Thanks to PicoBETH for providing the main code files and introduce the concept to build this project. Also thanks to https://github.com/endail/hx711-pico-mpy and https://github.com/T-622/RPI-PICO-I2C-LCD for providing the pico hx711 library and pico 2004 LCD library.

I designed a PCB board, which integrated most of the components the project needed, named Pico Stringer v1.0. Some features about the board:

1. AMS1117-5.0 is added to provide 5V power for the board
2. A zener diode is added on Pico power pin( you can look for the detail on pico guide book)
3. a 10K pullup resistor is added on all the microswitch
4. hx711 and the surrounding circuits is added for detection stability

You can download GERBER and NCDrill File here and manufacture the pcb by yourselves. The SCH and BOM files are also published at the same github repository.You can download GERBER and NCDrill File here and manufacture the pcb by yourselves. The SCH and BOM files are also published at the same github repository. Some wires needed to be custom-made for connection. I used XH2.5 and SM2.54 connectors for the project.

Notes: You can choose ready-made hx711 modules or custom-designed hx711, which was layouted on the PCB board. Make sure the hx711 was tuned to 80Hz. I specially recommended sparkfun hx711 module because of its stability.

I got some wood plates and a 12V DC adaptor from my brother for free, which I could use as the platform. My design was composed of two layers. First layer contained the DC 5.1 jack, the main switch, and the DM542C stepper motor driver. I soldered a switch and a DC 5.1 jack and installed them on the right side of the base plates.

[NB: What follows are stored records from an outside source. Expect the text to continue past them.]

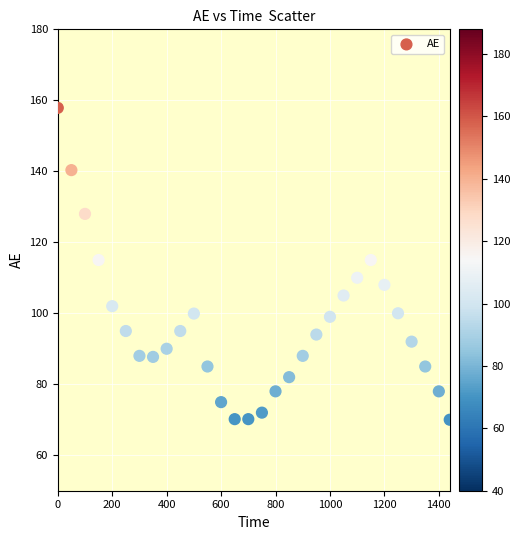

What is the range of X values (max minus min)?

1440.0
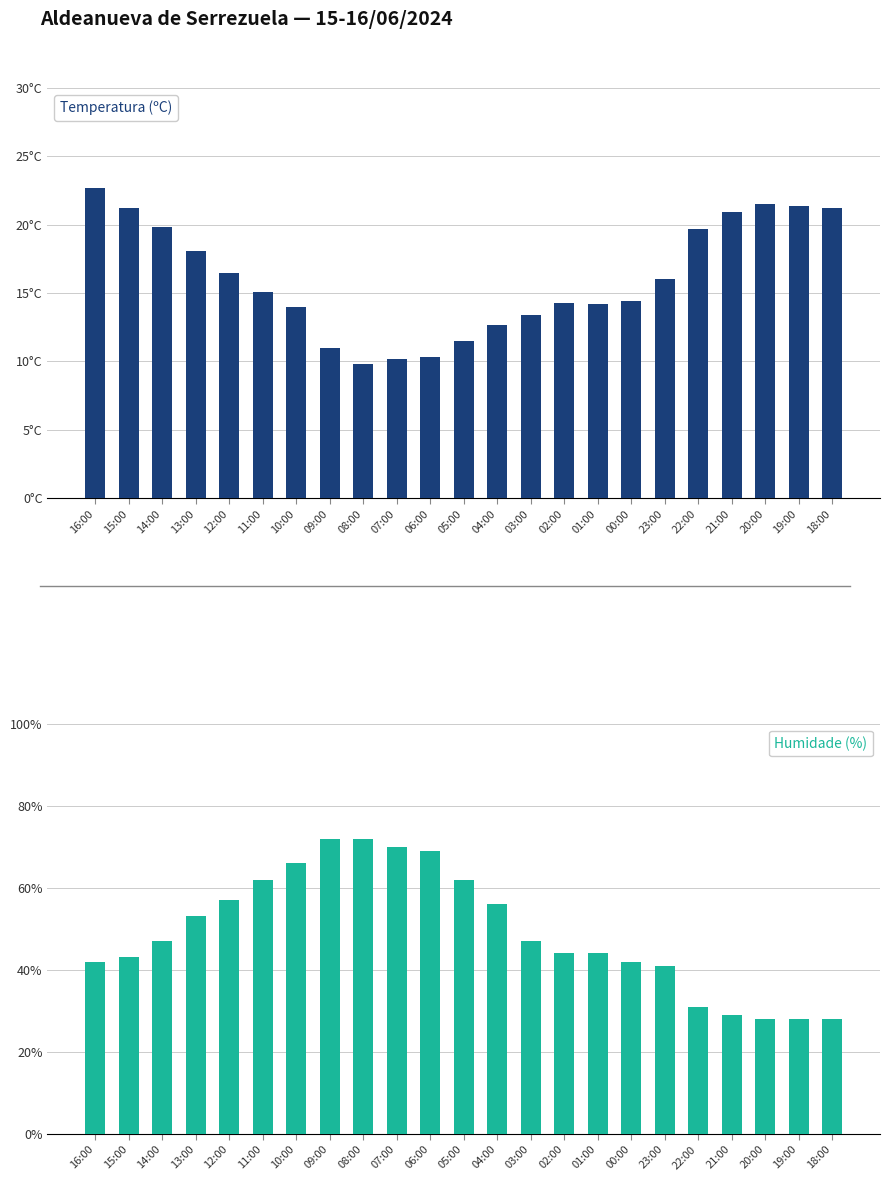

Rank the series by their average value, from lowest to highest.

Temperatura (ºC), Humidade (%)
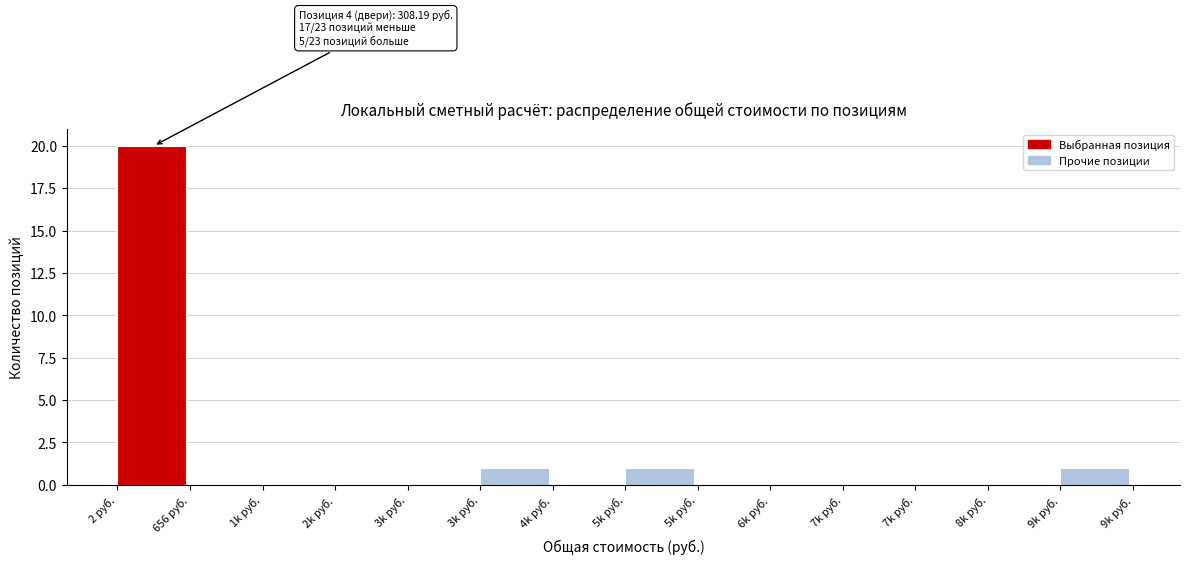

Are the bars horizontal?

No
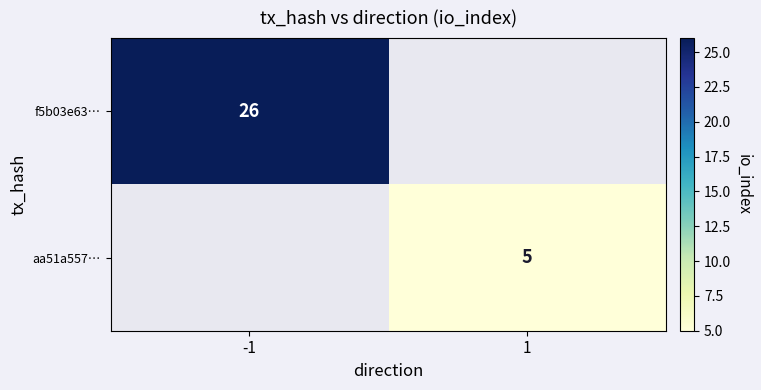

True or false: f5b03e63… has a value of 26 at -1.

True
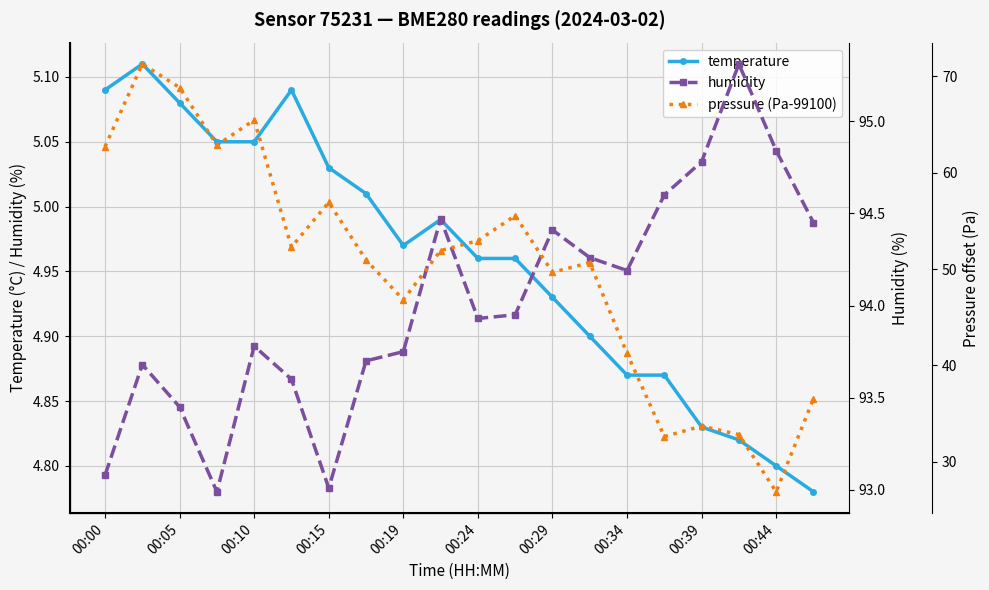

True or false: temperature has more than 1 points higher than both neighbors.

True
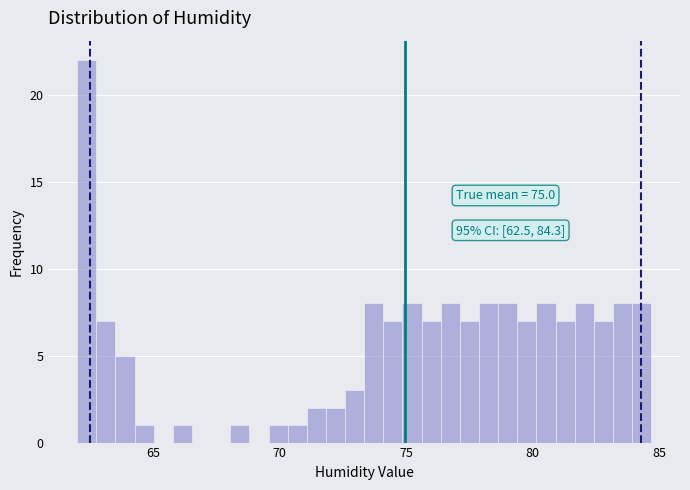

Around what value on the x-axis is the tallest bar? Give the approximate position of its centre, as read against the axis.

62.5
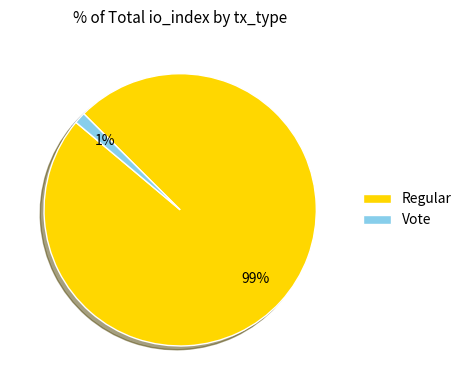

Combined, do Regular and Vote account for over 50%?

Yes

Second layer contained a customed PCB board, stack up with a 2004 LCD on the top. 

Two limit switches, a front switch and a rear switch, were installed on the linear guideway. I first soldered it with a pair of wires, came with an SM2.54 2-pin male connector, and further glued the switches with epoxy resin.

Another limit switch was installed on the 2086 tension head, witch acted as the start and stop button when tensioning.

The Schematic diagram of the project can also be found on the github here.

Thanks to PicoBETH for providing the diagram. I strongly recommend you to try everything on breadboards first if you are not familiar with the schematics. 

If everything is installed properly, then we can try powering it for the first time!

Before we start to string our badminton racket, Several things should be done first, which included:

1. HX711 Stability Test
2. Motion and Electrical Components Test
3. Tension Calibration
4. Parameter Fine-Tuning

The following steps of the function test can be found here: PicoBETH. Thanks to PicoBETH for providing usage guidelines.

Notes: The latest software, ver 1.9.9, contained hx711 examination and funtioning test when powering for the first time.

If everything is installed and worked properly, then we can try your DIY badmintion stringing for the first time!